Promise par le roi Mohammed VI en juillet 2020 au sortir de la première vague de Covid-19, cette réforme structurelle engage des défis considérables.
Le projet du royaume de généraliser sa couverture médicale – en gestation depuis plusieurs années – n’est plus une ambition lointaine : en pleine pandémie, il entre dans sa phase concrète. (...)
Malgré son économie dynamique, le Maroc accusait jusqu’alors un retard en matière de protection sociale sur ses voisins du Maghreb. Seuls les salariés des secteurs public et privé bénéficiaient d’une couverture maladie, laissant une large frange de la population sans filet.
A compter de janvier, et de manière progressive, les indépendants (commerçants, artisans, agriculteurs, autoentrepreneurs…) – ainsi que leur famille –, peuvent prétendre à l’assurance maladie obligatoire. Soit 11 millions de personnes, auxquels doivent s’ajouter, d’ici à la fin 2022, les travailleurs du secteur informel et les catégories les plus démunies. Au total, 22 millions de nouveaux bénéficiaires.
Un chantier colossal
Pour les premiers concernés, ce n’est pas rien. « Cela veut dire : plus besoin de faire appel à la solidarité familiale, plus d’angoisse de devoir vendre son affaire en cas de gros ennui de santé, comme cela arrive souvent » (...)
« Désormais, les indépendants sont sur un pied d’égalité avec les employés », abonde Mohamed Chahid, membre du Syndicat national des commerçants et professionnels (SNCP). « C’est une révolution sociale. Ça va changer la vie des gens ! » (...)
Cette réforme structurelle avait été officialisée par le roi Mohammed VI en juillet 2020, au sortir de la première vague de Covid-19. Le souverain avait reconnu « un certain nombre d’insuffisances » mis en évidence par la crise sanitaire, notamment « la faiblesse des réseaux de protection sociale » dans ce pays de 37 millions d’habitants, et la nécessité de « généraliser la couverture sociale au profit de tous les Marocains ».
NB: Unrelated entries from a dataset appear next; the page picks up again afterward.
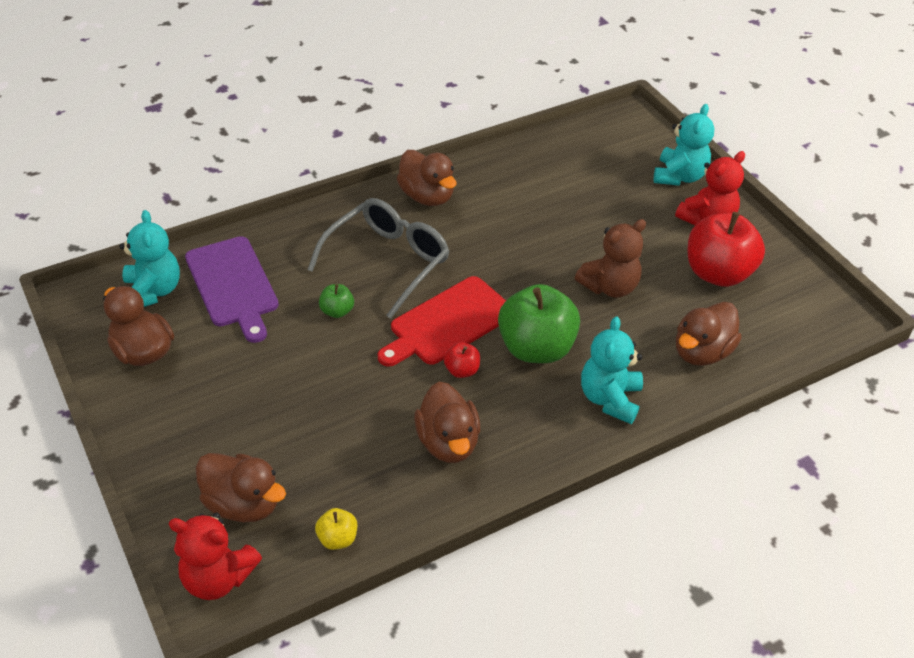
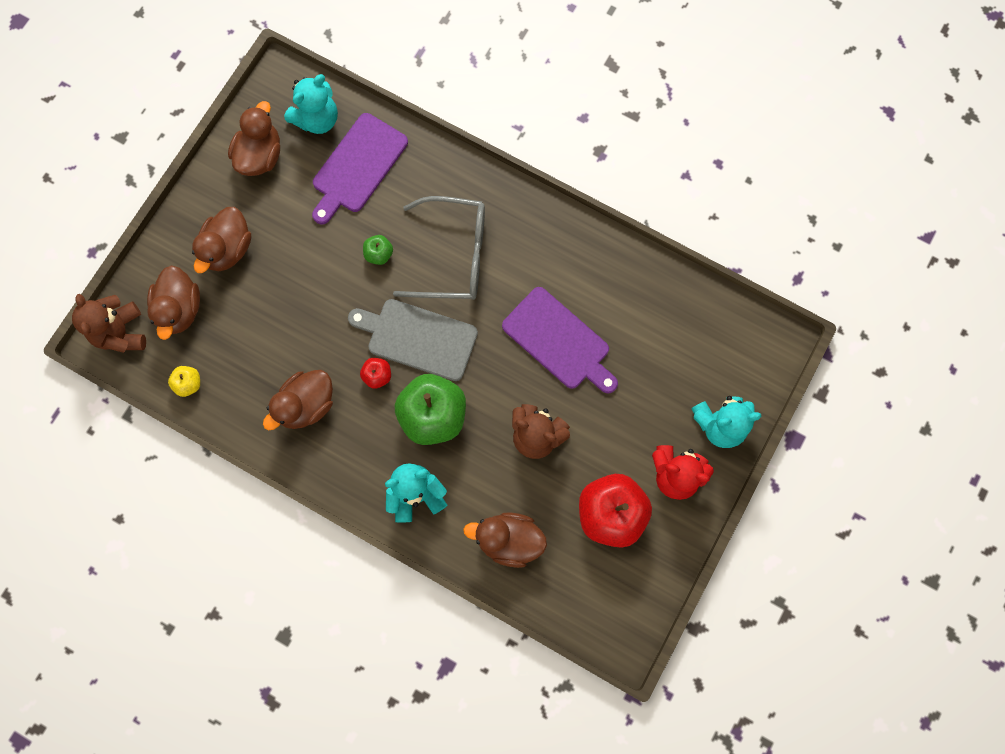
camera: 60 degrees right, 30 degrees up
(218, 577) = (121, 332): red teddy bear -> brown teddy bear
(427, 196) = (548, 237): brown duck -> brown duck (228, 249)
(448, 323) = (418, 338): red cutting board -> grey cutting board
(530, 232) = (559, 341): none -> purple cutting board

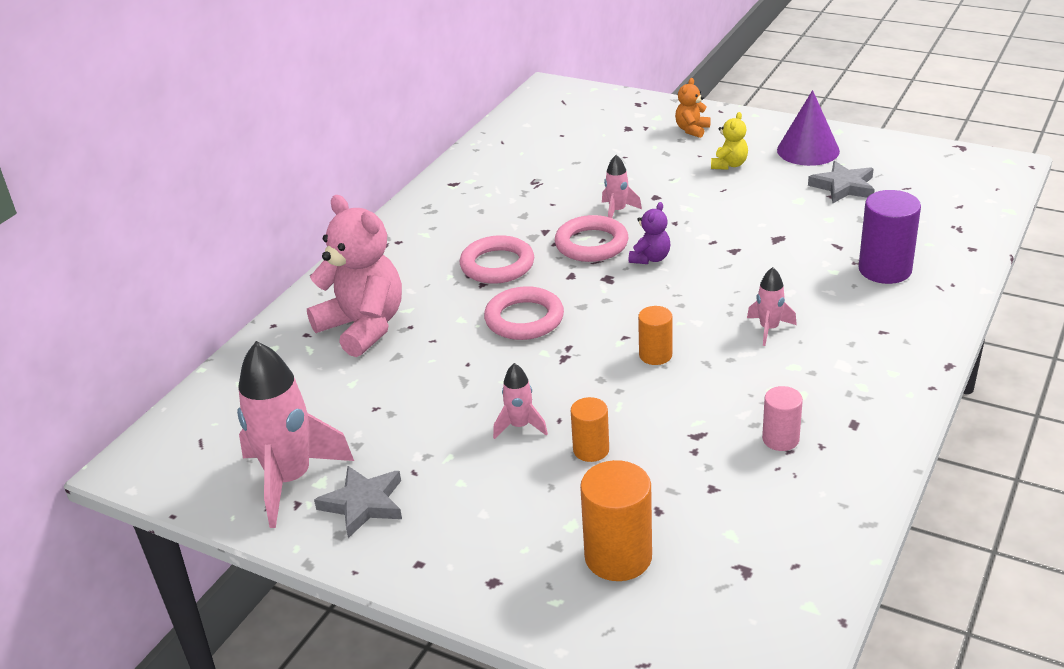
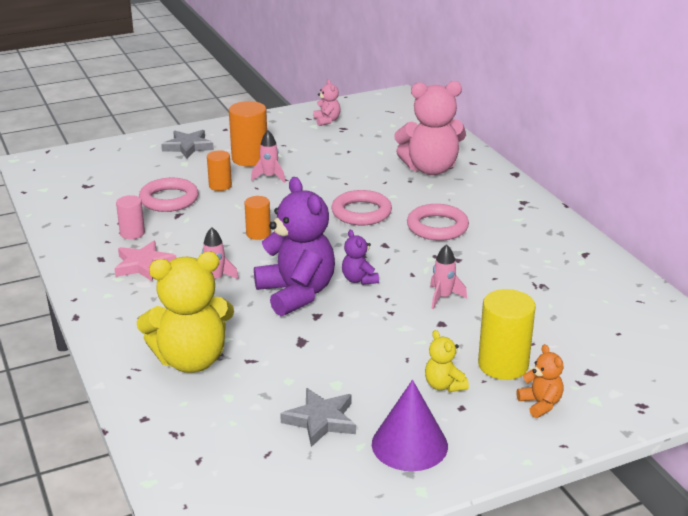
camera: 125 degrees right, 5 degrees down
(290, 480) = (327, 121): pink rocket -> pink teddy bear
(363, 504) = (282, 129): grey star -> grey star (188, 147)
(591, 244) = (412, 267): pink ring -> pink ring (169, 199)
(618, 557) = (147, 165): orange cylinder -> orange cylinder (250, 158)
(670, 156) = (503, 365): none -> yellow cylinder
(720, 275) = (296, 293): none -> purple teddy bear
(817, 386) = (144, 265): none -> pink star
(885, 270) = (191, 360): purple cylinder -> yellow teddy bear

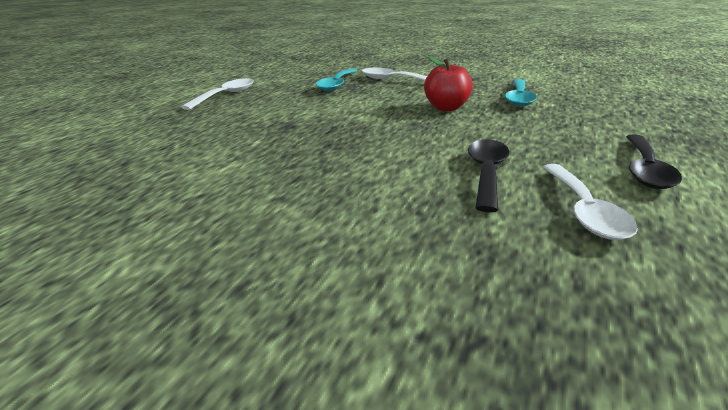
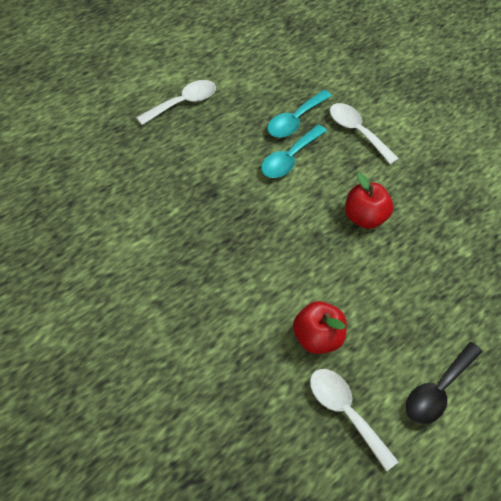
camera: 20 degrees right, 25 degrees up
(487, 173) = (317, 338): black spoon -> red apple
(519, 98) = (447, 228): turquoise spoon -> turquoise spoon (289, 158)
(584, 211) = (345, 413): white spoon -> white spoon turned 120 degrees clockwise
Après l’assurance maladie, la réforme prévoit la généralisation des allocations familiales en 2023 et 2024, puis de la retraite et de l’indemnité pour perte d’emploi en 2025. Un chantier colossal qui nécessitera 51 milliards de dirhams (quelque 4,8 milliards d’euros) par an à l’horizon 2025. (...)
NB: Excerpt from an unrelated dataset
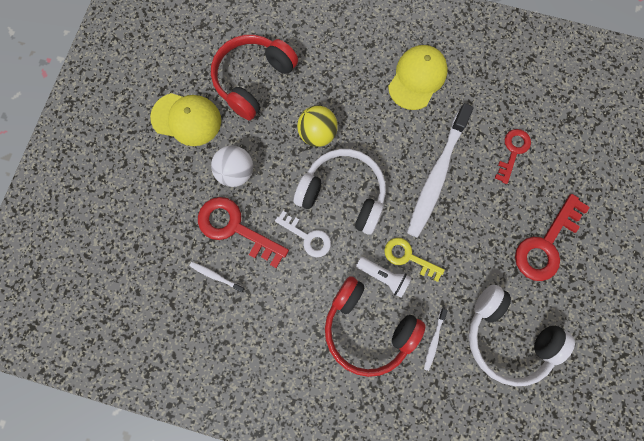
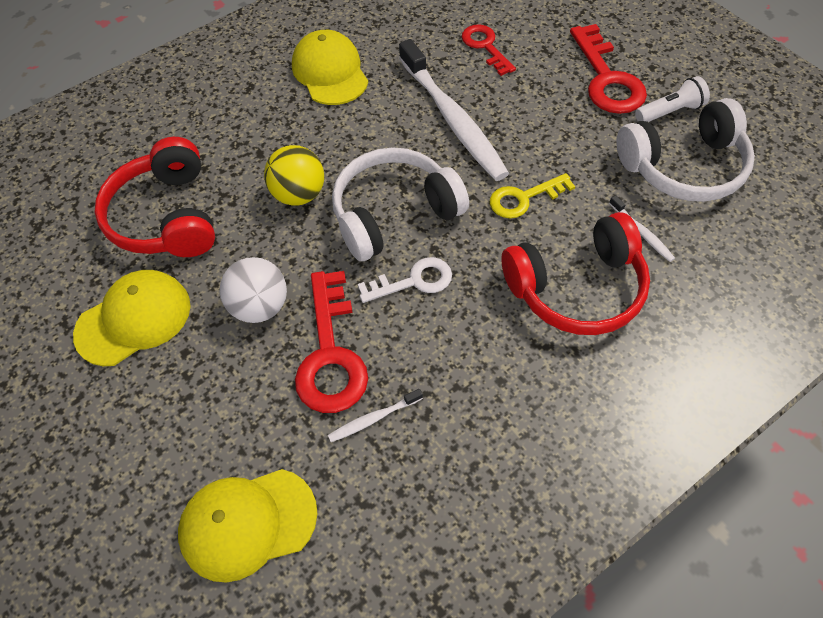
camera: 50 degrees left, 20 degrees down
(128, 259) = (247, 523): none -> yellow cap
(235, 228) = (330, 354): red key -> red key turned 75 degrees counterclockwise
(383, 276) = (527, 235): white flashlight -> white flashlight (670, 112)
Le Maroc souffre d’une pénurie aiguë de soignants et d’infrastructures (...)
L’hôpital public souffre d’un manque criant de moyens. (...)
Résultat : près de 90 % des patients assurés préfèrent se faire soigner dans des cliniques et cabinets privés, tandis que l’hôpital public s’est paupérisé, assimilé à une « médecine pauvre pour les pauvres ».
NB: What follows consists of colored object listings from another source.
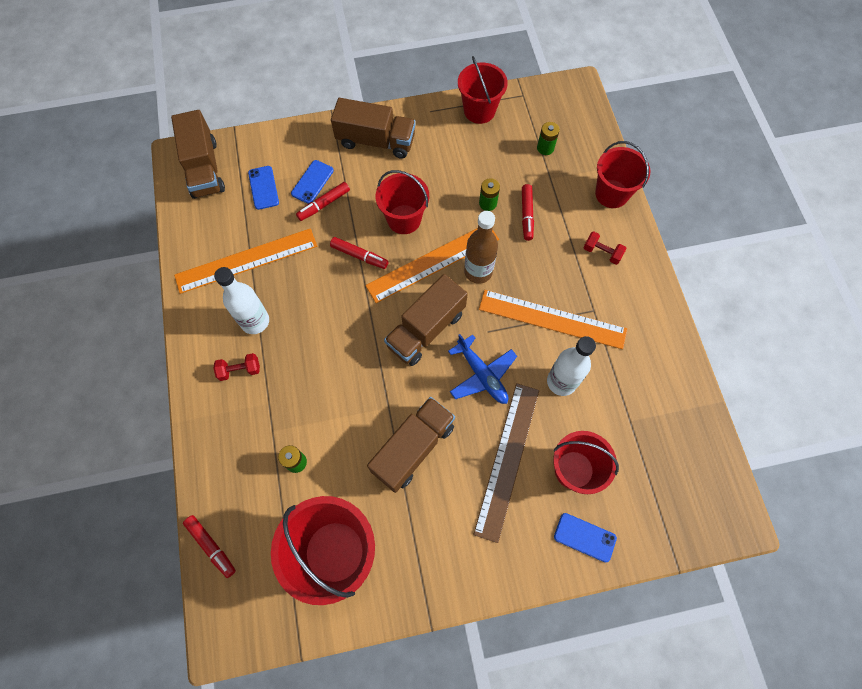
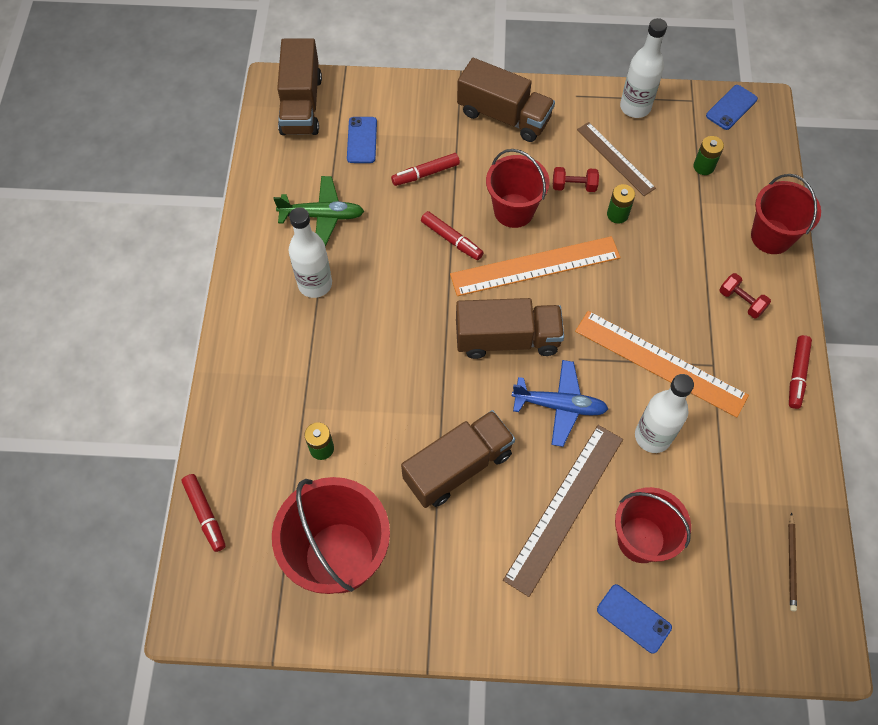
camera: 15 degrees right, 5 degrees down
(239, 370) = (284, 333): red dumbbell -> red dumbbell (574, 186)
(246, 260) = (322, 216): orange ruler -> green plane
(312, 182) = (419, 146): blue phone -> blue phone (731, 107)
(426, 329) = (507, 339): brown truck -> brown truck turned 150 degrees counterclockwise
(474, 157) = (615, 158): none -> brown ruler
(478, 271) = (585, 289): brown bottle -> none
(479, 110) = (635, 107): red bucket -> white bottle
(482, 375) = (560, 406): blue plane -> blue plane turned 60 degrees counterclockwise
(526, 215) = (660, 238): red marker -> red marker (797, 374)
(693, 457) = (791, 563): none -> brown pencil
« Mettre à niveau le système de santé public » (...)
Avec l’intégration de la quasi-totalité des Marocains dans le dispositif d’assurance santé, le système sera confronté à une augmentation sans précédent de la demande. « Le projet est louable, mais il risque d’être un rendez-vous manqué si, en amont, on ne change pas le paradigme, l’organisation, la gouvernance du système pour le rendre plus équitable et performant », estime Jaâfar Heikel.
« Il est urgent de mettre à niveau le système de santé public, de le rendre attractif pour qu’il puisse attirer les assurés », plaide pour sa part Hakima Himmich, membre de la commission sur le modèle de développement.
Interrogé sur ce point, le ministère de la santé assure que la réforme s’accompagnera d’efforts en matière de recrutement, de formation, de conditions de travail des personnels soignants, ainsi que d’investissements dans les équipements publics et pour numériser le système. (...)
L’appel d’air que va créer la couverture universelle aiguise en tout cas l’appétit des cliniques privées, déjà bien implantées dans les grandes villes du pays et prêtes à investir pour assurer leur expansion.